[To-do item]
Show each line of the entries below in which the word "Garniture" appears.

--- START ---

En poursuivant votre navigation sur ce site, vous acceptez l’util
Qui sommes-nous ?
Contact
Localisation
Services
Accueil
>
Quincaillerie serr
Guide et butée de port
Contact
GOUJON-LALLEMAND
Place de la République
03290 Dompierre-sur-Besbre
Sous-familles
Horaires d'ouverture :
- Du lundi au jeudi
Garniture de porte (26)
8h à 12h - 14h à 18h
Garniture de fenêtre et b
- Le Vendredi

--- END ---
--- START ---

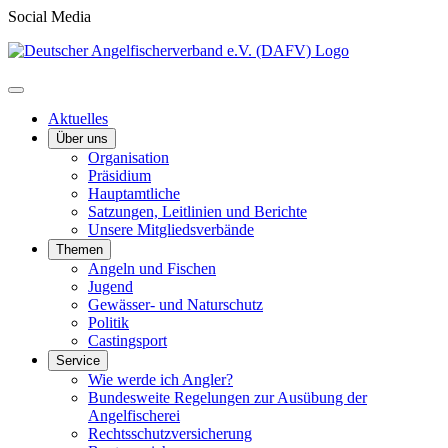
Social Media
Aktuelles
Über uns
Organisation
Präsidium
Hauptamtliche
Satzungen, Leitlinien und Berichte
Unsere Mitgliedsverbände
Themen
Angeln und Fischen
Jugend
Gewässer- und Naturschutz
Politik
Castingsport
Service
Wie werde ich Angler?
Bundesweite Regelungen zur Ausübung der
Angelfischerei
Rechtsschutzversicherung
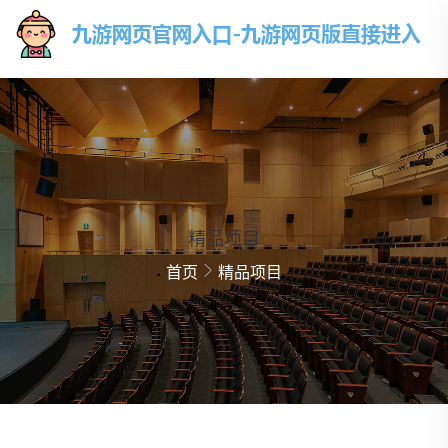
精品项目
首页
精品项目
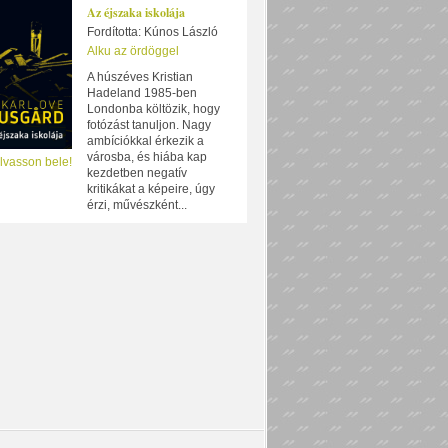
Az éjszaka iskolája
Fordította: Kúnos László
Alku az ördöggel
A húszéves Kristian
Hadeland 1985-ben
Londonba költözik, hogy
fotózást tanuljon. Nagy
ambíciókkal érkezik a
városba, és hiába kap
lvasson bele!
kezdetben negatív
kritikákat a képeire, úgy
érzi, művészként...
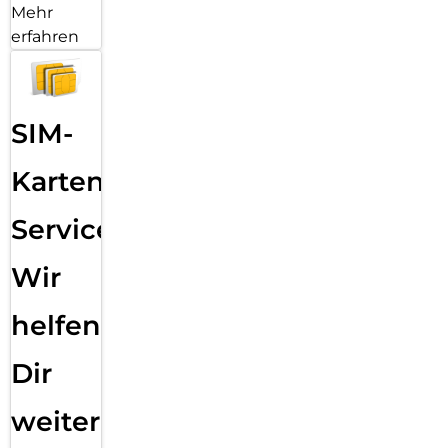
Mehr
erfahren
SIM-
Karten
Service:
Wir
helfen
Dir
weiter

--- END ---

[Response]
Garniture de porte (26)
Garniture de fenêtre et b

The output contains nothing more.